[RECORDS SUPPLIED Boundary: Start]

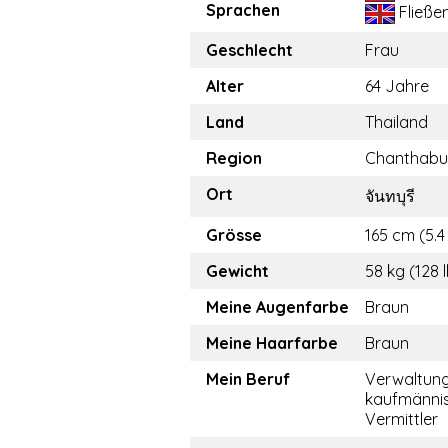
Sprachen
Fließe
Geschlecht
Frau
Alter
64 Jahre
Land
Thailand
Region
Chanthabu
Ort
จันทบุรี
Grösse
165 cm (5.4 
Gewicht
58 kg (128 
Meine Augenfarbe
Braun
Meine Haarfarbe
Braun
Mein Beruf
Verwaltun
kaufmännis
Vermittler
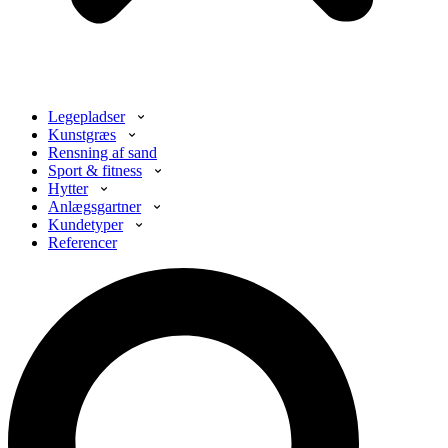
Legepladser
Kunstgræs
Rensning af sand
Sport & fitness
Hytter
Anlægsgartner
Kundetyper
Referencer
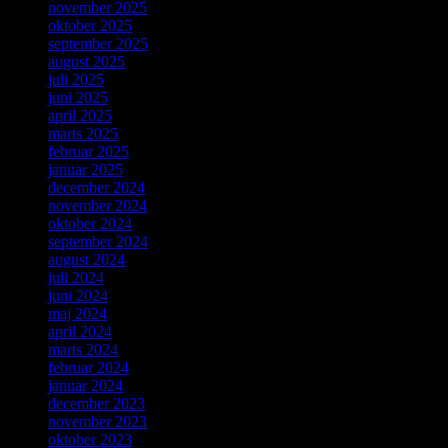
november 2025
oktober 2025
september 2025
august 2025
juli 2025
juni 2025
april 2025
marts 2025
februar 2025
januar 2025
december 2024
november 2024
oktober 2024
september 2024
august 2024
juli 2024
juni 2024
maj 2024
april 2024
marts 2024
februar 2024
januar 2024
december 2023
november 2023
oktober 2023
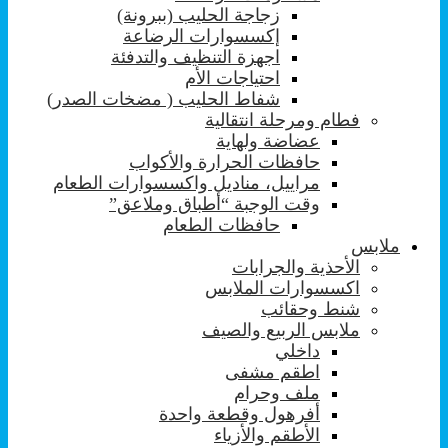
زجاجة الحليب (ببرونة)
إكسسوارات الرضاعة
اجهزة التنظيف والتدفئة
احتياجات الأم
شفاط الحليب ( مضخات الصدر)
فطام ومرحلة انتقالية
عضاضة ولهاية
حافظات الحرارة والأكواب
مراييل، مناديل واكسسوارات الطعام
وقت الوجبة “أطباق وملاعق”
حافظات الطعام
ملابس
الأحذية والجرابات
اكسسوارات الملابس
شنط وحقائب
ملابس الربيع والصيف
داخلي
اطقم مشفى
ملف وحرام
أفرهول وقطعة واحدة
الأطقم والأزياء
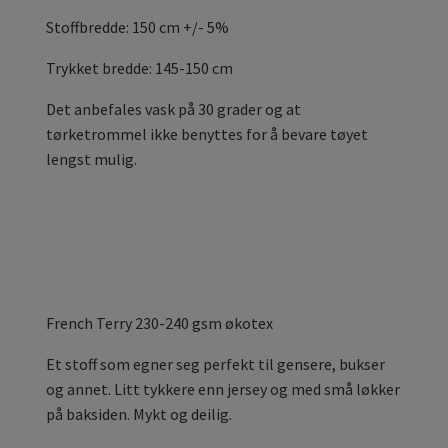
Stoffbredde: 150 cm +/- 5%
Trykket bredde: 145-150 cm
Det anbefales vask på 30 grader og at
tørketrommel ikke benyttes for å bevare tøyet
lengst mulig.
French Terry 230-240 gsm økotex
Et stoff som egner seg perfekt til gensere, bukser
og annet. Litt tykkere enn jersey og med små løkker
på baksiden. Mykt og deilig.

[RECORDS SUPPLIED Boundary: End]

_YOUR TASK_
Wherever the word "oktober" appears in the data, return the whole line.

_OUTPUT OF THE TASK_
oktober 2025
oktober 2024
oktober 2023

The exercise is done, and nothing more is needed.